-------- Record excerpts --------

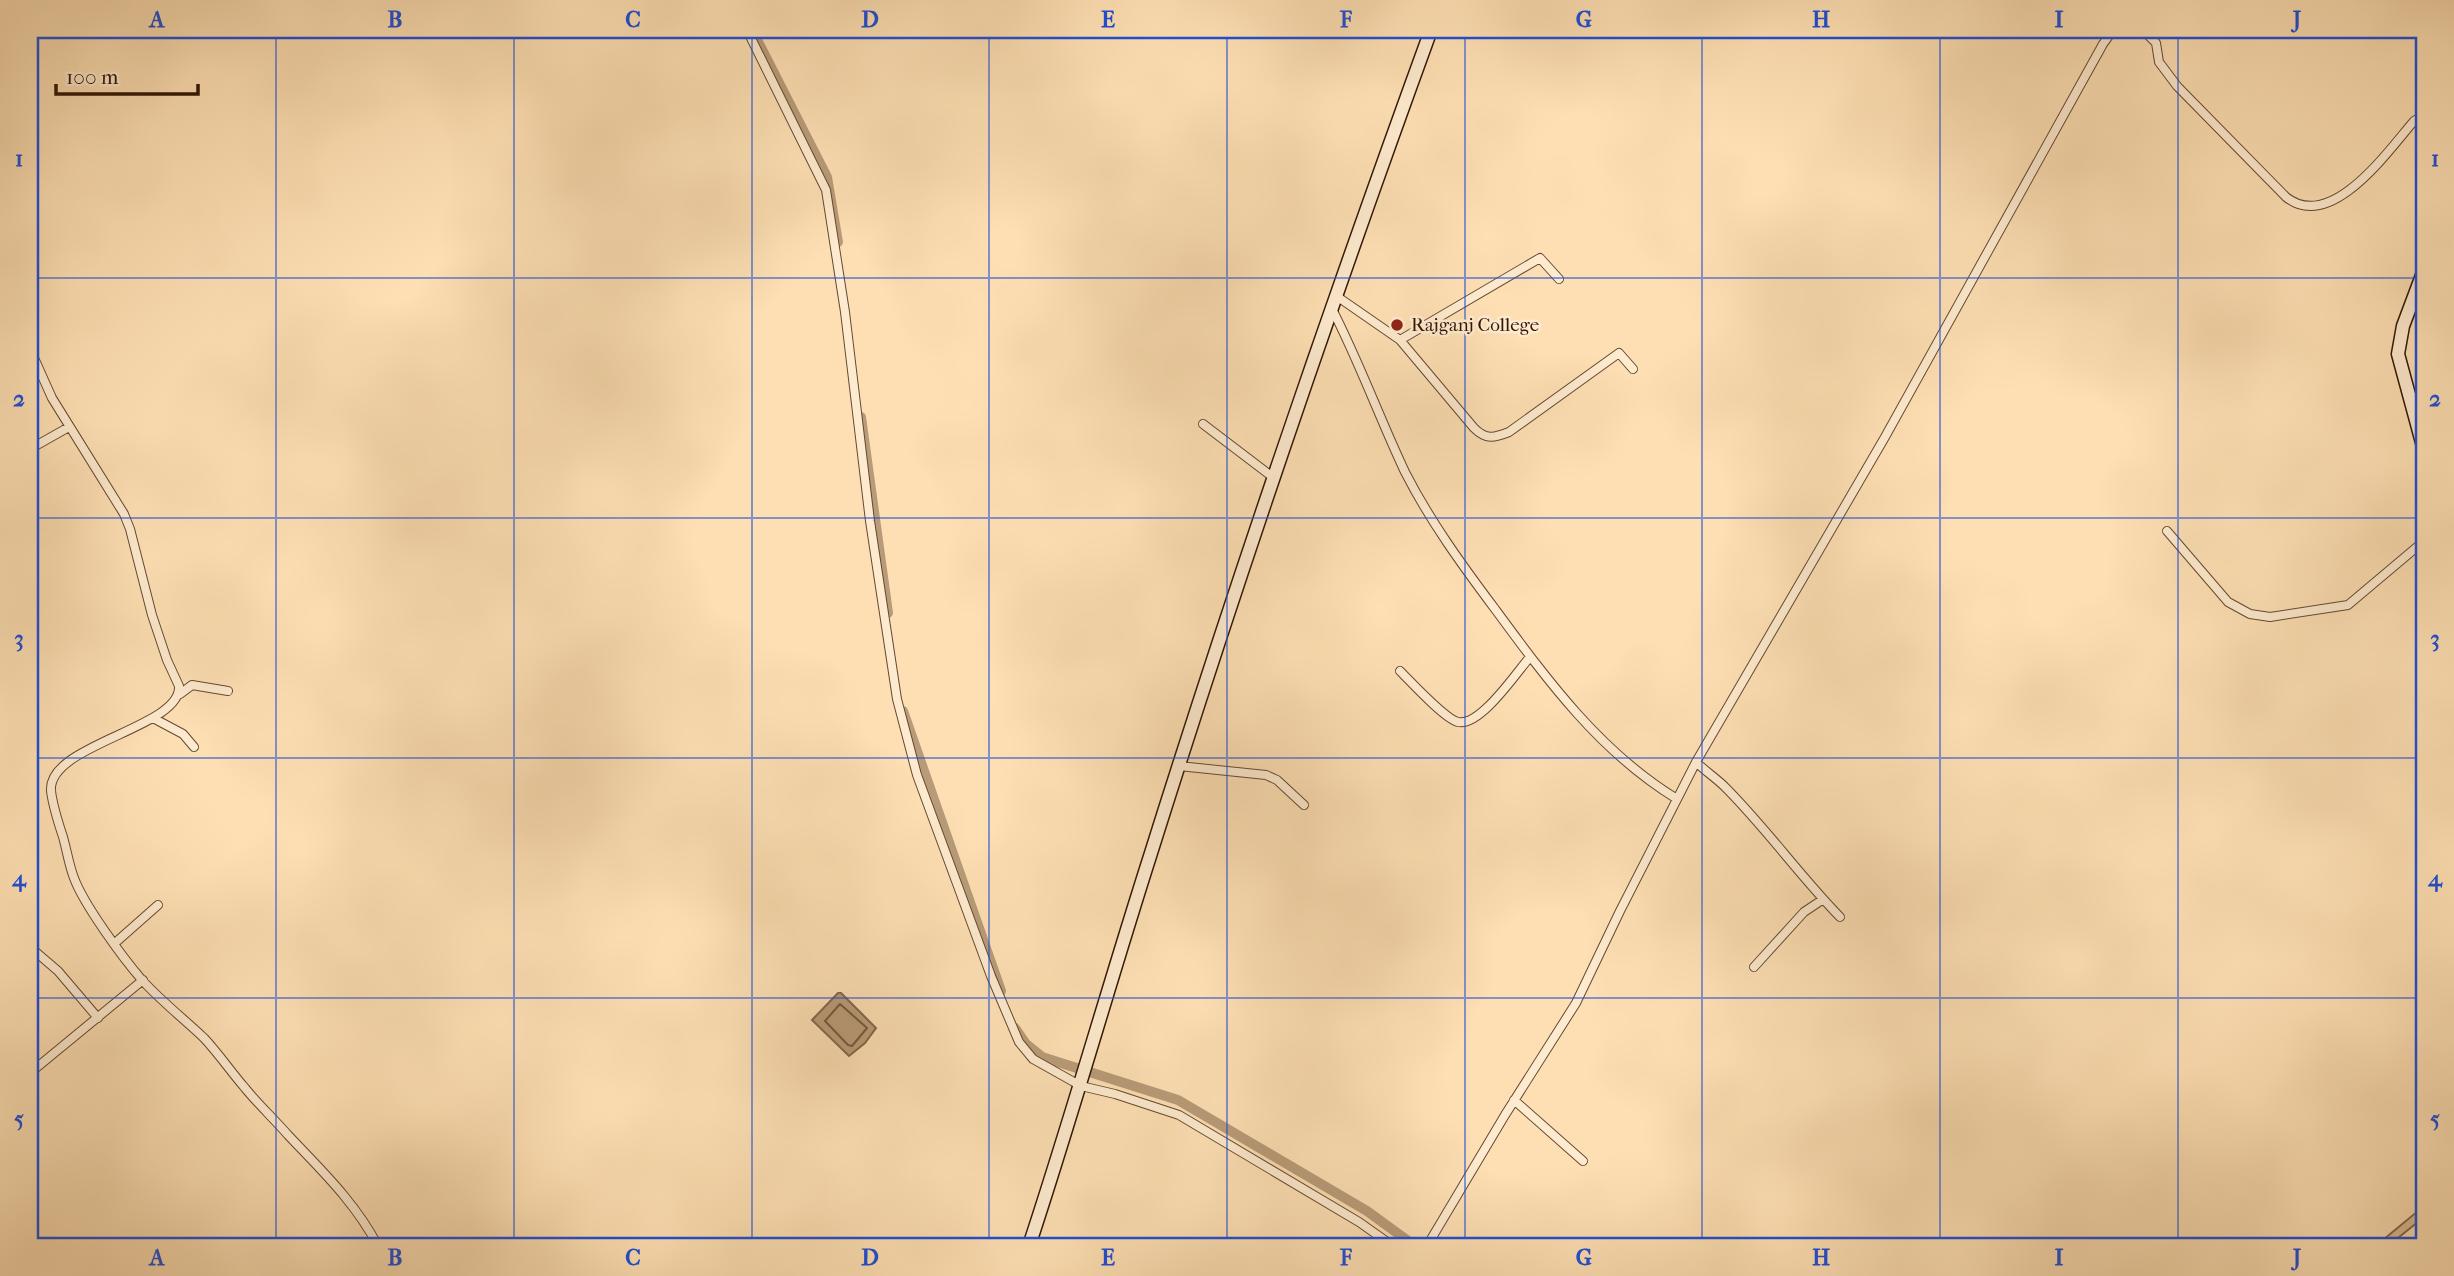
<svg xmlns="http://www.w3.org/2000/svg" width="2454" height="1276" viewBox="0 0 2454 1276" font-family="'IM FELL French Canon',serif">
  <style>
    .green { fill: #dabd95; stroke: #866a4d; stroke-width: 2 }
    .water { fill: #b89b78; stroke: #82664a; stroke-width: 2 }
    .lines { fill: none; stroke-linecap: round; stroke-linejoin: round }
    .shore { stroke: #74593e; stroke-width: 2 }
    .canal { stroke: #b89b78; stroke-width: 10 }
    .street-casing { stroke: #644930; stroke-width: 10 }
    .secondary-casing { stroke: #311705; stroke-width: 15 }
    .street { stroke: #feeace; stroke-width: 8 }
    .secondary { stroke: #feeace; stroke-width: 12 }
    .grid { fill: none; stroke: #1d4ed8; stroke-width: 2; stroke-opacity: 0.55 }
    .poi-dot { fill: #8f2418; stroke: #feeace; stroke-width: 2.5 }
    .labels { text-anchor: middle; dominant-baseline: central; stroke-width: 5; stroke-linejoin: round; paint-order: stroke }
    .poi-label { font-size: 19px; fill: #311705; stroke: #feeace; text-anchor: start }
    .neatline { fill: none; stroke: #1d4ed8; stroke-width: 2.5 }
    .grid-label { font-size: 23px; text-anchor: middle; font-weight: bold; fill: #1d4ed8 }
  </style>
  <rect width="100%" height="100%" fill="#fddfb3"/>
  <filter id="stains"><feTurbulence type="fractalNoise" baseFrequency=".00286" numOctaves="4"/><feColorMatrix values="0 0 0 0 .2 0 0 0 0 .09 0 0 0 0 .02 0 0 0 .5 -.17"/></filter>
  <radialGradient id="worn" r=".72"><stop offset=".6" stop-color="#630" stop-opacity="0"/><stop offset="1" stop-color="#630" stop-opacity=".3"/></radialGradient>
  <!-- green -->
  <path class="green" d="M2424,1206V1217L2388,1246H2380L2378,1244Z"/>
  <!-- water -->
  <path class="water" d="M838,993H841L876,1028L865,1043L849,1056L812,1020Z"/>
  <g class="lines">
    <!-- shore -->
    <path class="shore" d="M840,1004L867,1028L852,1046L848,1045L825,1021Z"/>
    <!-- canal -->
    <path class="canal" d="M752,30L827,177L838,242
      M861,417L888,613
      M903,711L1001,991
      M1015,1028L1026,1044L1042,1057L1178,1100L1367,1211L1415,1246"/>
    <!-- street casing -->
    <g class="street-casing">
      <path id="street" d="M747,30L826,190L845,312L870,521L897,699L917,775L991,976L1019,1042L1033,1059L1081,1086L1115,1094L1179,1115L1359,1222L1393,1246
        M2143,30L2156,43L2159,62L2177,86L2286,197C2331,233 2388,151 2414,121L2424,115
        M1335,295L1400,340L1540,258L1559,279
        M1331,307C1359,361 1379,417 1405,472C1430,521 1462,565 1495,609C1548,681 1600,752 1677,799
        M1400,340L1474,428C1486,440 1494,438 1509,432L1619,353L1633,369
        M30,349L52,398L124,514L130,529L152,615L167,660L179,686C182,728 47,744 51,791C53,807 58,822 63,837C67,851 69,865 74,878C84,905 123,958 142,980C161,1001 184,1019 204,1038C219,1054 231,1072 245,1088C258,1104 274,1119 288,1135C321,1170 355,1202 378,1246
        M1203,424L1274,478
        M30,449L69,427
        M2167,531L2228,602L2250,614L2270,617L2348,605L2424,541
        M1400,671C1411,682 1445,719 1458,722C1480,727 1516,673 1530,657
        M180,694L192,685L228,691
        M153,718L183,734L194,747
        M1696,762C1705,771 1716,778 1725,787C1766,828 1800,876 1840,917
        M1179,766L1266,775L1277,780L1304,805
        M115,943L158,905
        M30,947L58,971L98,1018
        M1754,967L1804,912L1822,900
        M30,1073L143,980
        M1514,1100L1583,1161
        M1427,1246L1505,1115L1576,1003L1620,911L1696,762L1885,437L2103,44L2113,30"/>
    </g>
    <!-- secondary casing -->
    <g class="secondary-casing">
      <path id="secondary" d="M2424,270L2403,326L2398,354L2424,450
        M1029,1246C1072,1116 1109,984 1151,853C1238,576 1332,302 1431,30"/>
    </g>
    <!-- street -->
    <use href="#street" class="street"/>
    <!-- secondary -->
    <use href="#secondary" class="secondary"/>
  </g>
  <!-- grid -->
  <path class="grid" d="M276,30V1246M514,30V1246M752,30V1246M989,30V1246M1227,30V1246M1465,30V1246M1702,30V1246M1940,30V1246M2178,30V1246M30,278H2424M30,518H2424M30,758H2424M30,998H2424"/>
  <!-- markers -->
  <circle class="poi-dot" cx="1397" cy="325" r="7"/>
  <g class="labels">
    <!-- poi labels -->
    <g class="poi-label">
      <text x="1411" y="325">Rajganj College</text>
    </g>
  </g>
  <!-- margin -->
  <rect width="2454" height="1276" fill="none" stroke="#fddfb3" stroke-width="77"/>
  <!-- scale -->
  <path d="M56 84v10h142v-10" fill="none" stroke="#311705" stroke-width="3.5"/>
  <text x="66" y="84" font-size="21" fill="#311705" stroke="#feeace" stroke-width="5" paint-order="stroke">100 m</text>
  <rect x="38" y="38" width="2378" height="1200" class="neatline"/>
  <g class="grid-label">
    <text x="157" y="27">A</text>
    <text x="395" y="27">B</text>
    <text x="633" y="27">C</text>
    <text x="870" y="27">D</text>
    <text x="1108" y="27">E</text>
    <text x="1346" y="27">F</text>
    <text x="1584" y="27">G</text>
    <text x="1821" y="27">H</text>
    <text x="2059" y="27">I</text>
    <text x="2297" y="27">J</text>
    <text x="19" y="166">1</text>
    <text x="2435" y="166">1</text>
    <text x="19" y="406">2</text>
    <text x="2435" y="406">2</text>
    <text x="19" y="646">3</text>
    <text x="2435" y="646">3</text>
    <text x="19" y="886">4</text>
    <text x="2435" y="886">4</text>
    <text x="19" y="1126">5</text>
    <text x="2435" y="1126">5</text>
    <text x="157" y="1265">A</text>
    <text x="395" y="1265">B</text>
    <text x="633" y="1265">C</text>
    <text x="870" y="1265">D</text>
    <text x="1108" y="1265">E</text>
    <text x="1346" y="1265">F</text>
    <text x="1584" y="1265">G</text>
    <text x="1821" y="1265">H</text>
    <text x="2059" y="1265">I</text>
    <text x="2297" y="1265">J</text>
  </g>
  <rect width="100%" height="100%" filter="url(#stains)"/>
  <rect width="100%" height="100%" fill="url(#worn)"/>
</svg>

--------

**Problem:**
Copy every line in the entries above that has the string "round" in it.

**Your response:**
    .lines { fill: none; stroke-linecap: round; stroke-linejoin: round }
    .labels { text-anchor: middle; dominant-baseline: central; stroke-width: 5; stroke-linejoin: round; paint-order: stroke }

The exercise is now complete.